This month Ask Oxford launches its new modern languages section, so it seems like a good opportunity to look at some noted views of the role of languages. The 18th-century historian Edward Gibbon, explains of his Memoirs that, "all licentious passages are left in the obscurity of a learned language." The 19th-century German soldier and statesman Field-Marshal Moltke is described as being "silent in seven languages," and in the 20th century the sharp tongue of Dorothy Parker says of an acquaintance, "That women speaks eighteen languages, and can't say no in any of them."

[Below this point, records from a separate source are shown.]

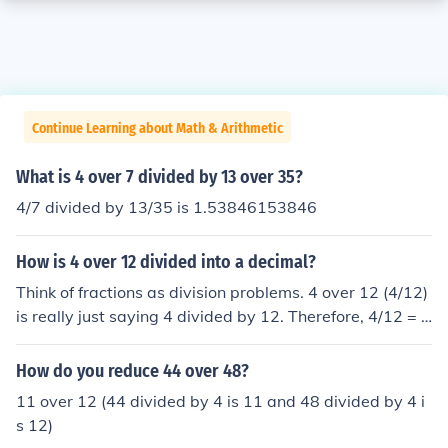
Continue Learning about Math & Arithmetic
What is 4 over 7 divided by 13 over 35?
4/7 divided by 13/35 is 1.53846153846
How is 4 over 12 divided into a decimal?
Think of fractions as division problems. 4 over 12 (4/12)
is really just saying 4 divided by 12. Therefore, 4/12 = 4
divided by 12 = 0.3333 . . .
How do you reduce 44 over 48?
11 over 12 (44 divided by 4 is 11 and 48 divided by 4 i
s 12)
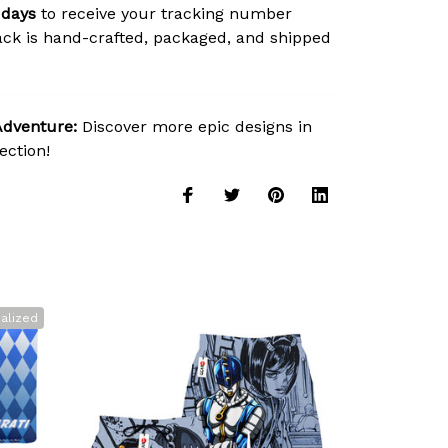
 days
to receive your tracking number
ck is hand-crafted, packaged, and shipped
Adventure:
Discover more epic designs in
ection!
alized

French itself generally gets a good press. Lewis Carroll's Alice is advised by the Red Queen to "Speak in French when you can't think of the English for a thing." The suggestion would have been applauded by Antoine de Rivarol, who in the previous century argued that "What is not clear is not French." Voltaire, writing to Catherine the Great of Russia, quotes a lady of the Versailles court as saying, "What a dreadful pity that the bother at the tower of Babel should have got language all mixed up; but for that everyone would always have spoken French." Other Latinate languages also get a look-in: "I must learn Spanish, one of these days," says the protagonist in Browning's poem "The Flower's Name", and more recently, in the 20th century, Italo Calvino pointed out that "Italian is the only language in which the word vago (vague) also means lovely, attractive".

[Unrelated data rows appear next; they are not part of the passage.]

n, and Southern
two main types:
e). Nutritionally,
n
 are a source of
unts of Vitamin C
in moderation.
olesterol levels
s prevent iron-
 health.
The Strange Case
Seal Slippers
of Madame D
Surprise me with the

Romance languages are often viewed more warmly than Germanic. "I don't know why you waste your time with Anglo-Saxon instead of studying something useful like Latin or Greek!" said the mother of the Argentinian writer Jorge Luis Borges to her son. Mark Twain remarked that he "once heard a Californian student in Heidelberg say, in one of his calmest moods, that he would rather decline two drinks than one German adjective," and Flann O'Brien commented tersely that "Waiting for the German verb is surely the ultimate thrill." But in the end, perhaps, the value of all languages is asserted most notably by the Bulgarian-born writer and novelist Elias Canetti when he says, "There is no such thing as an ugly language. Today I hear every language as if it were the only one, and when I hear of one that is dying, it overwhelms me as though it were the death of the earth."